Telescopes takes a microscopic look at some of life's most ambitious aspects and gives it a playful, yet powerful spin. Whether Sheffield is singing of our relative unimportance in "Infinitesimal," the woes of touring in "Road to Montreal" or the folk-rock standard of lost love in "Postcards," the listener is guaranteed to receive an inimitable take on life's ups and downs. While Sheffield's lyrical excellence is enough to draw you in, the robust instrumentation is what keeps you hooked. Soaring horns perfectly compliment the simplistic acoustic foundation of these songs, and as Sheffield's voice slowly rises to a shout it's enough to send shivers down your spine. Telescope is one of those rare albums that draws you in to the very core of a songwriter while not being the sad-sack trope that many songwriters lean on. Telescope is a mesmerizing debut from a band that I'm incredibly excited to see more of in the future. Let's just hope that they make it out to the Triangle soon.

1. Virgins Family Band - Honeylion
The minute I heard Honeylion I knew that it was likely to take the spot as my favorite album of the year. Few bands have left me as breathless as Virgins Family Band upon first listen, they're one of the most unique bands to have come upon the North Carolina scene in years. Combining elements of grandiose indie folk, subdued psychedelic rock and breathy jazz vocals, Virgins Family Band are an amalgamation of contemporary and classic rock. With awe-inspiring harmonies and rattling percussion, Virgins Family Band has plenty to love, but their excellence lies in their restraint. It'd be easy to come out strong from the gate with barn-burning tracks like "Lily Molusco," but throughout the entirety of Honeylion the band follows a natural ebb and flow that draws the listener in to focus on the intricacies that make up these brilliant songs.

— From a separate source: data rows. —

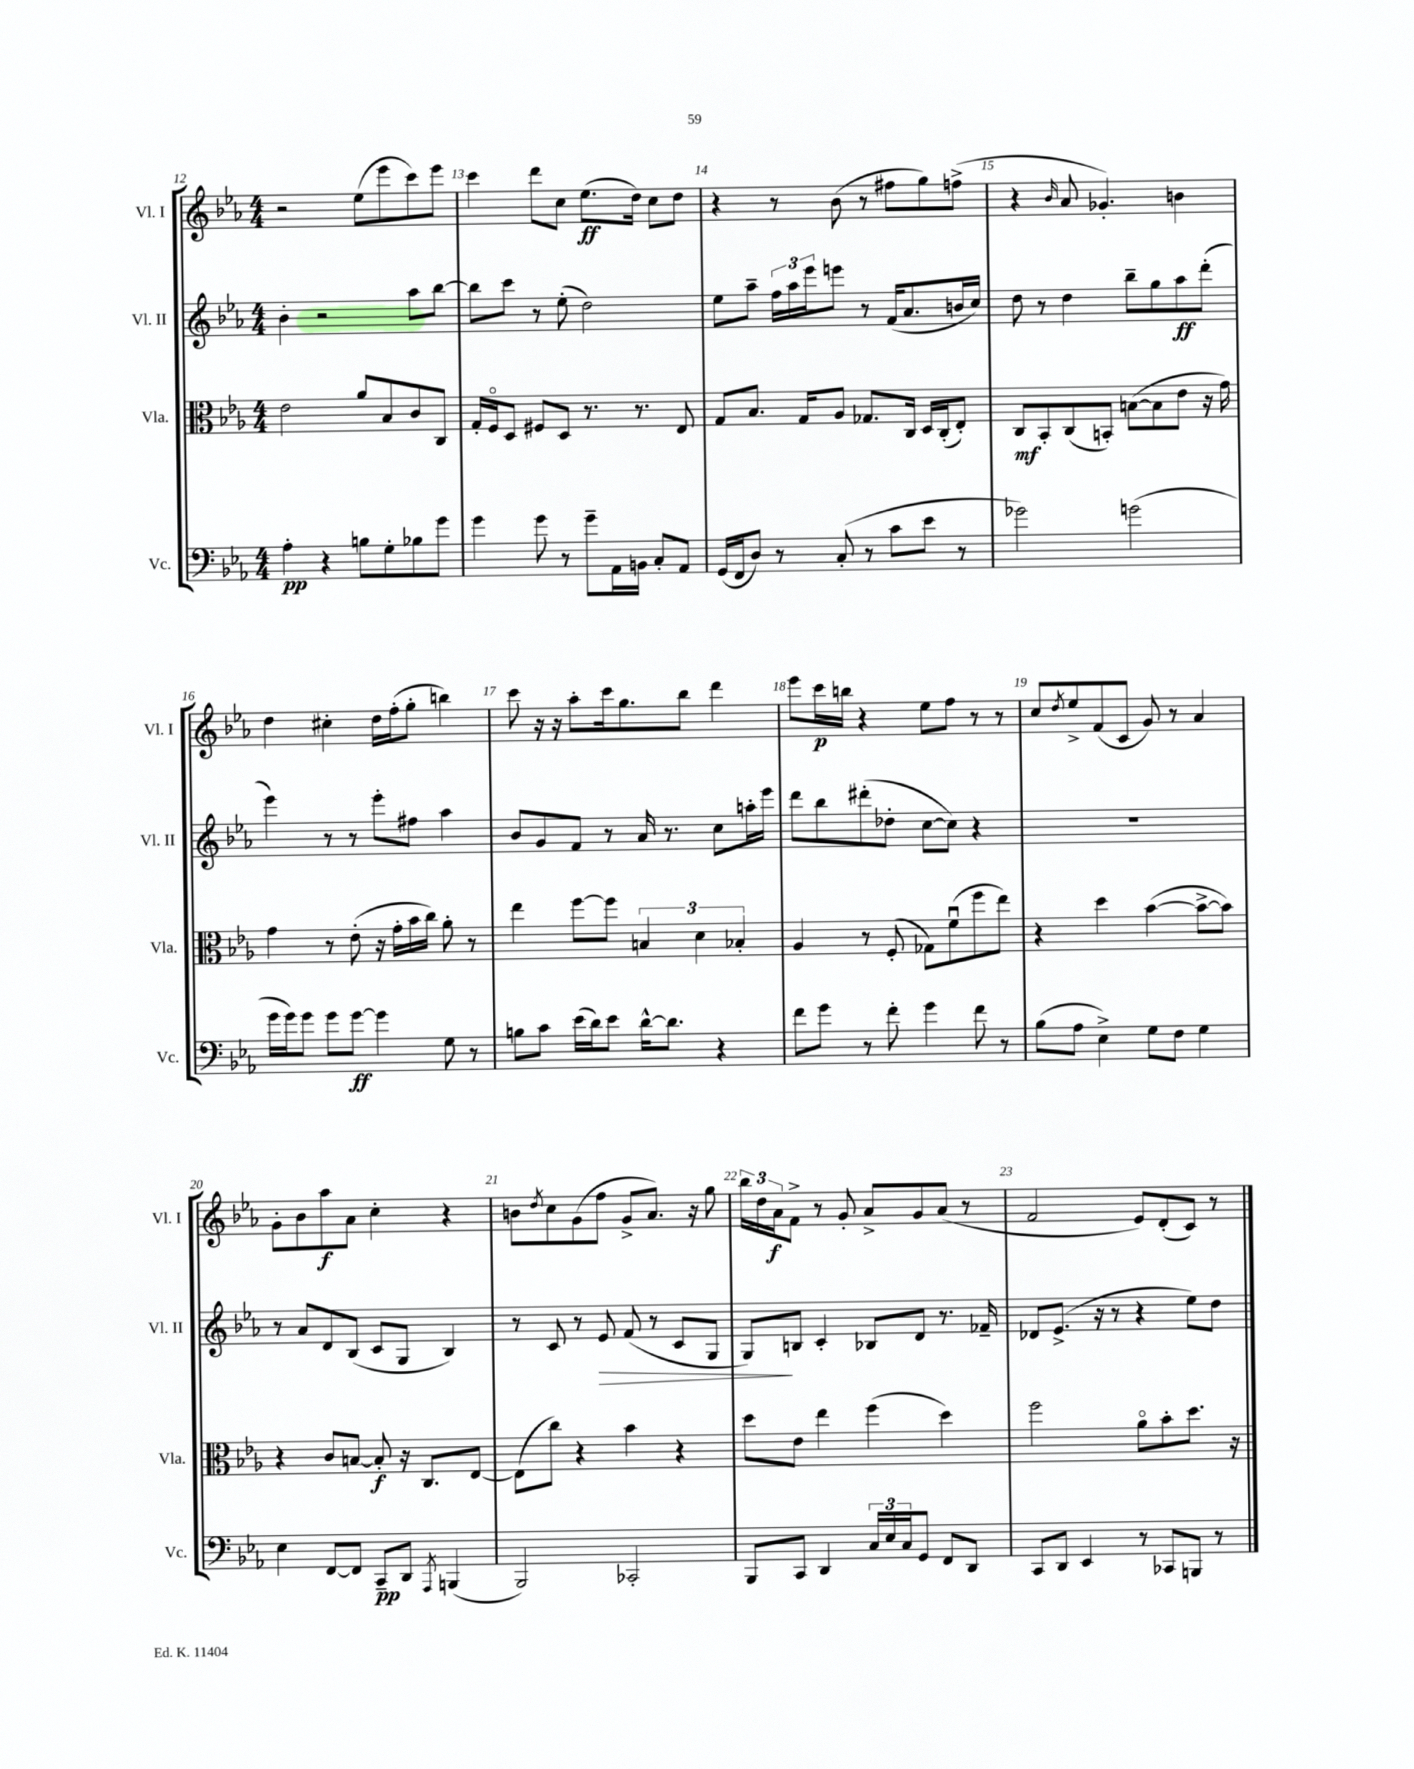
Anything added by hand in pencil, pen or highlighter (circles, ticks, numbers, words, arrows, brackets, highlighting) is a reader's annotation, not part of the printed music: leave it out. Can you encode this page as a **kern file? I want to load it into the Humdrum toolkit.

**kern	**dynam	**kern	**dynam	**kern	**dynam	**kern	**dynam
*part4	*part4	*part3	*part3	*part2	*part2	*part1	*part1
*staff4	*staff4	*staff3	*staff3	*staff2	*staff2	*staff1	*staff1
*I"Vc.	*	*I"Vla.	*	*I"Vl. II	*	*I"Vl. I	*
*I'Vc.	*	*I'Vla.	*	*I'Vl. II	*	*I'Vl. I	*
*clefF4	*	*clefC3	*	*clefG2	*	*clefG2	*
*k[b-e-a-]	*	*k[b-e-a-]	*	*k[b-e-a-]	*	*k[b-e-a-]	*
*M4/4	*	*M4/4	*	*M4/4	*	*M4/4	*
=12	=12	=12	=12	=12	=12	=12	=12
4A-'\	pp	2e-\	.	4b-'\	.	2r	.
4r	.	.	.	2r	.	.	.
8Bn\L	.	8a-/L	.	.	.	(8ee-\L	.
8G'\	.	8B-/	.	.	.	8eee-\	.
8B-X\	.	8c/	.	8aa-\L	.	8ccc\)	.
8g\J	.	8C/J	.	[8bb-\J	.	8eee-\J	.
=13	=13	=13	=13	=13	=13	=13	=13
4g\	.	16G'/LL	.	8bb-\L]	.	4ccc\	.
.	.	16F/J	.	.	.	.	.
.	.	8D/J	.	8ccc\J	.	.	.
8g\	.	8F#X/L	.	8r	.	8ddd\L	.
8r	.	8D/J	.	(8ee-'\	.	8cc\J	.
8g~\L	.	8.r	.	2dd\)	.	(8.ee-\L	ff
16AA-\L	.	.	.	.	.	.	.
16BBn\JJ	.	8.r	.	.	.	16dd\Jk)	.
8C'/L	.	.	.	.	.	8cc\L	.
8AA-/J	.	8E-/	.	.	.	8dd\J	.
=14	=14	=14	=14	=14	=14	=14	=14
(16GG/LL	.	8G/L	.	8ee-\L	.	4r	.
16FF/J	.	.	.	.	.	.	.
8D/J)	.	8.B-/J	.	8aa-~\J	.	.	.
8r	.	.	.	24ff\LL	.	8r	.
.	.	.	.	24aa-\	.	.	.
.	.	16G/KL	.	.	.	.	.
.	.	.	.	24eee-\J	.	.	.
(8C'/	.	8A-/J	.	8eeen\J	.	(8b-\	.
8r	.	8.G-X/L	.	8r	.	8r	.
8c\L	.	.	.	(16f/KL	.	8ff#X\L	.
.	.	16C/Jk	.	8.a-/	.	.	.
8e-\J	.	16D/LL	.	.	.	8gg\)	.
.	.	(16C'/J	.	.	.	.	.
8r	.	8E-'/J)	.	16bn/L	.	(8ffn^\J	.
.	.	.	.	16cc/JJ)	.	.	.
=15	=15	=15	=15	=15	=15	=15	=15
2g-X\)	.	8C/L	mf	8dd\	.	4r	.
.	.	8BB-'/	.	8r	.	.	.
.	.	.	.	.	.	16qqb-/	.
.	.	(8C/	.	4dd\	.	8a-/	.
.	.	8BBn'/J)	.	.	.	4.g-X'/)	.
(2gn\	.	([8Bn\L	.	8bb-~\L	.	.	.
.	.	8B\]	.	8gg\	.	.	.
.	.	8e-\J	.	8aa-\	ff	4bn\	.
.	.	16r	.	(8ddd'\J	.	.	.
.	.	16g\)	.	.	.	.	.
!!LO:LB:g=z
=16	=16	=16	=16	=16	=16	=16	=16
16g\LL	.	4g\	.	4eee-\)	.	4dd\	.
16g\J)	.	.	.	.	.	.	.
8g\J	.	.	.	.	.	.	.
8g\L	.	8r	.	8r	.	4cc#X'\	.
[8g\J	ff	(8e-'\	.	8r	.	.	.
4g\]	.	16r	.	8eee-'\L	.	16dd\LL	.
.	.	16g'\LL	.	.	.	(16ff'\J	.
.	.	16b-\	.	8ff#X\J	.	8gg'\J	.
.	.	16cc\JJ)	.	.	.	.	.
8G\	.	8a-'\	.	4aa-\	.	4bbn\)	.
8r	.	8r	.	.	.	.	.
=17	=17	=17	=17	=17	=17	=17	=17
8Bn\L	.	4ee-\	.	8b-/L	.	8ccc\	.
8c\J	.	.	.	8g/	.	16r	.
.	.	.	.	.	.	16r	.
(16e-\LL	.	[8ff\L	.	8f/J	.	8aa-'\L	.
16d\J)	.	.	.	.	.	.	.
8e-\J	.	8ff\J]	.	8r	.	16ccc\k	.
.	.	.	.	.	.	8.gg\	.
[16d^^\KL	.	6Bn/	.	16a-/	.	.	.
8.d\J]	.	.	.	8.r	.	.	.
.	.	.	.	.	.	8bb-\J	.
.	.	6d\	.	.	.	.	.
4r	.	.	.	8cc\L	.	4ddd\	.
.	.	6B-X'/	.	.	.	.	.
.	.	.	.	16aan'\L	.	.	.
.	.	.	.	16eee-\JJ	.	.	.
=18	=18	=18	=18	=18	=18	=18	=18
8f\L	.	4A-/	.	8ddd\L	.	8eee-\L	.
8g\J	.	.	.	8bb-\	.	16ccc\L	p
.	.	.	.	.	.	16bbn\JJ	.
8r	.	8r	.	(8ddd#X'\	.	4r	.
8f'\	.	(8F'/	.	8dd-X'\J	.	.	.
4g\	.	8G-X\L)	.	[8cc\L	.	8ee-\L	.
.	.	(8fu\	.	8cc\J])	.	8ff\J	.
8f\	.	8ff\	.	4r	.	8r	.
8r	.	8ee-\J)	.	.	.	8r	.
=19	=19	=19	=19	=19	=19	=19	=19
(8B-\L	.	4r	.	1r	.	8cc/L	.
.	.	.	.	.	.	8qdd/	.
8A-\J	.	.	.	.	.	8ee-^/	.
4E-^\)	.	4dd\	.	.	.	(8f/	.
.	.	.	.	.	.	8c/J	.
8G\L	.	([4b-\	.	.	.	8g/)	.
8F\J	.	.	.	.	.	8r	.
4G\	.	8b-^\L_	.	.	.	4a-/	.
.	.	8b-\J])	.	.	.	.	.
!!LO:LB:g=z
=20	=20	=20	=20	=20	=20	=20	=20
4E-\	.	4r	.	8r	.	8g'\L	.
.	.	.	.	8a-/L	.	8b-\	.
[8FF/L	.	8c/L	.	8d/	.	8aa-\	f
8FF/J]	.	[8Bn/J	.	(8B-/J	.	8a-\J	.
8CC~/L	pp	8B'/]	f	8c/L	.	4cc'\	.
8DD/J	.	16r	.	8G/J	.	.	.
.	.	8.C/L	.	.	.	.	.
8qAAA-/	.	.	.	.	.	.	.
(4BBBn/	.	.	.	4B-/)	.	4r	.
.	.	[8E-/J	.	.	.	.	.
=21	=21	=21	=21	=21	=21	=21	=21
2BBB-/)	.	(8E-\L]	.	8r	.	8bn\L	.
.	.	.	.	.	.	8qdd/	.
.	.	8cc\J)	.	8c/	.	8cc\	.
.	.	4r	.	8r	.	(8g\	.
!	!	!	!	!	!LO:HP:b	!	!
.	.	.	.	8e-/	>	8ff\J	.
2CC-X'/	.	4b-\	.	(8f/	.	8g^/L	.
.	.	.	.	8r	.	8.a-/J)	.
.	.	4r	.	8c/L	.	.	.
.	.	.	.	.	.	16r	.
.	.	.	.	8G/J	.	8gg\	.
=22	=22	=22	=22	=22	=22	=22	=22
8BBB-/L	.	8dd\L	.	8G/L)	.	24bb-\LL	.
.	.	.	.	.	.	24dd\	.
.	.	.	.	.	.	24a-\J	f
8CC/J	.	8e-\J	.	8Bn/J	]	8f^\J	.
4DD/	.	4ee-\	.	4c'/	.	8r	.
.	.	.	.	.	.	8g'/	.
24C/LL	.	(4ff\	.	8B-X/L	.	8a-^/L	.
24E-/	.	.	.	.	.	.	.
24C/J	.	.	.	.	.	.	.
8GG/J	.	.	.	8d/J	.	8g/	.
8FF/L	.	4dd\)	.	8.r	.	(8a-/J	.
8DD/J	.	.	.	.	.	8r	.
.	.	.	.	16f-X~/	.	.	.
=23	=23	=23	=23	=23	=23	=23	=23
8CC/L	.	2ff\	.	8d-X/L	.	2f/	.
8DD/J	.	.	.	(8.e-^/J	.	.	.
4EE-/	.	.	.	.	.	.	.
.	.	.	.	16r	.	.	.
.	.	.	.	8r	.	.	.
8r	.	8a-\L	.	4r	.	8e-/L)	.
8CC-X/L	.	8b-'\	.	.	.	(8d'/	.
8BBBn/J	.	8.dd\J	.	8ee-\L)	.	8c/J)	.
8r	.	.	.	8dd\J	.	8r	.
.	.	16r	.	.	.	.	.
==	==	==	==	==	==	==	==
*-	*-	*-	*-	*-	*-	*-	*-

The slow build of album opener "Moon Breath" gives a good idea as to the pacing of the album, it begins with hushed tones and gradually builds to explosive percussion and rambling guitar lines before slowly settling back into a soft close. Tracks seamlessly flow together to craft a lush piece of work in which individual tracks serve as both a crucial piece to the puzzle and a stellar piece of standalone work. Honeylion is at once smooth and immense, perfectly straddling the line between calming and invigorating. Since the release of Honeylion Virgins Family Band has continued trucking along, dealing with lineup changes along the way and rolling with everything that comes their way. 2014 holds nothing but promise for this young group, and I for one can't wait to see where the band goes from here.